§ Textauszug
╭──
Die Besatzung dürfte derweil begonnen haben, das Abendessen zu servieren – die Passagiere haben sich für den Nachtflug eingerichtet. Doch eine Stunde später bahnt sich das schwerste Flugzeugunglück in der Geschichte der Swissair an: Die Piloten stellen Rauch im Cockpit fest.

Sie erbitten eine Landeerlaubnis und werden dem Flughafen Halifax in Neuschottland zugewiesen, etwas mehr als 100 Kilometer entfernt. Für eine Notlandung auf dem Flughafen von Halifax fliegt das Flugzeug zu hoch. Also drehen die Piloten auf einer Höhe von 10'000 Fuss eine Schlaufe, um Kerosin ins Meer abzulassen, somit das Landegewicht zu reduzieren, und dann wieder in Richtung Halifax zu fliegen.
╰──
§ Datenauszug
╭──
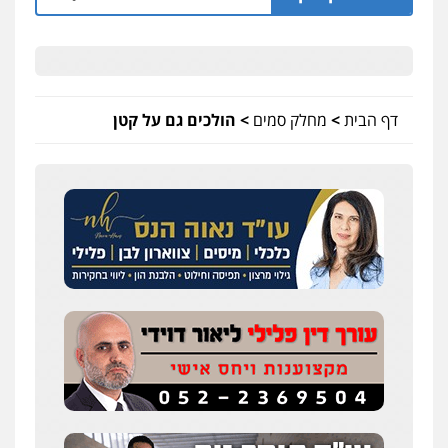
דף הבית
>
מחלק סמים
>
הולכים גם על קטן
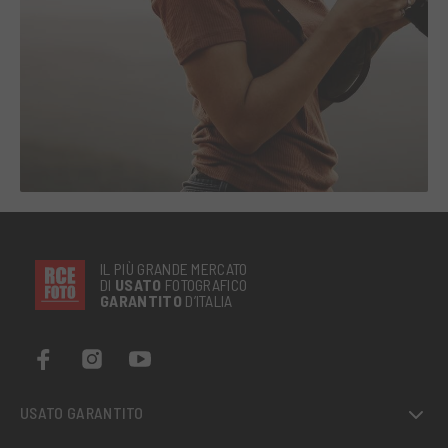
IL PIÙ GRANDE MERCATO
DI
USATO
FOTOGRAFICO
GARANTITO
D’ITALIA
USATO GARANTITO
╰──
╭──
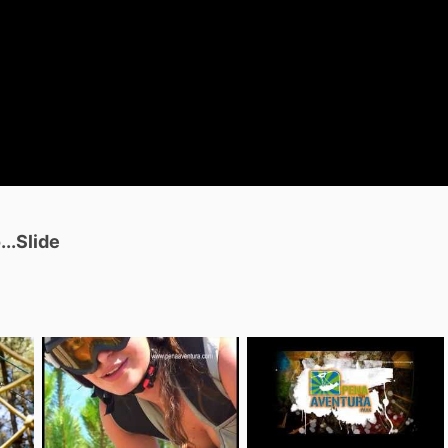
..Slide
╰──
╭──
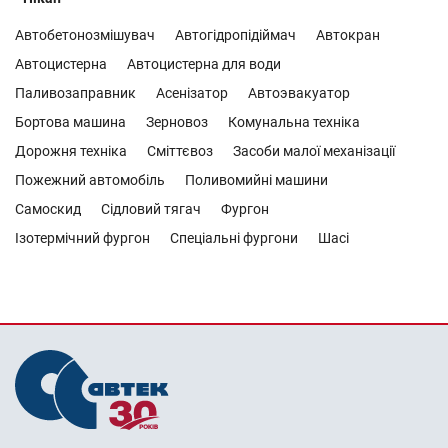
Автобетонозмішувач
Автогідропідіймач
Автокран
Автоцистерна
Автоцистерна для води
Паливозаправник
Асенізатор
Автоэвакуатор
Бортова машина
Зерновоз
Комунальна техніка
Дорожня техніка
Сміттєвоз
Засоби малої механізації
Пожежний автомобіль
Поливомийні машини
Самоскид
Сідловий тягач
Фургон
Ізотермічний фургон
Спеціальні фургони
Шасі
╰──
§ Aufgabe
Auf welcher Höhe drehen die Piloten laut dem Textauszug eine Schlaufe, um Kerosin ins Meer abzulassen?

§ Antwort
Auf einer Höhe von 10'000 Fuss.